▶ _Source information_
--------------------

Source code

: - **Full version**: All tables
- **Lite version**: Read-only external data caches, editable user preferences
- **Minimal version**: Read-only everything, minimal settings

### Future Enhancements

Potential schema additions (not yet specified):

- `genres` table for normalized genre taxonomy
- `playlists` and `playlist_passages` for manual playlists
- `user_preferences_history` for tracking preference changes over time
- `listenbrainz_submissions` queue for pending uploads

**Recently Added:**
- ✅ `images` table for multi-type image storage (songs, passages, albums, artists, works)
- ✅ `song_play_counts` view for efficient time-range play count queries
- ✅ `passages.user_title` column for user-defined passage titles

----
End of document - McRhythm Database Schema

--------------------

▶ _What to do_
For each entry above, please make an exact copy.

▶ _Answer for the task_
Source code

: - **Full version**: All tables
- **Lite version**: Read-only external data caches, editable user preferences
- **Minimal version**: Read-only everything, minimal settings

### Future Enhancements

Potential schema additions (not yet specified):

- `genres` table for normalized genre taxonomy
- `playlists` and `playlist_passages` for manual playlists
- `user_preferences_history` for tracking preference changes over time
- `listenbrainz_submissions` queue for pending uploads

**Recently Added:**
- ✅ `images` table for multi-type image storage (songs, passages, albums, artists, works)
- ✅ `song_play_counts` view for efficient time-range play count queries
- ✅ `passages.user_title` column for user-defined passage titles

----
End of document - McRhythm Database Schema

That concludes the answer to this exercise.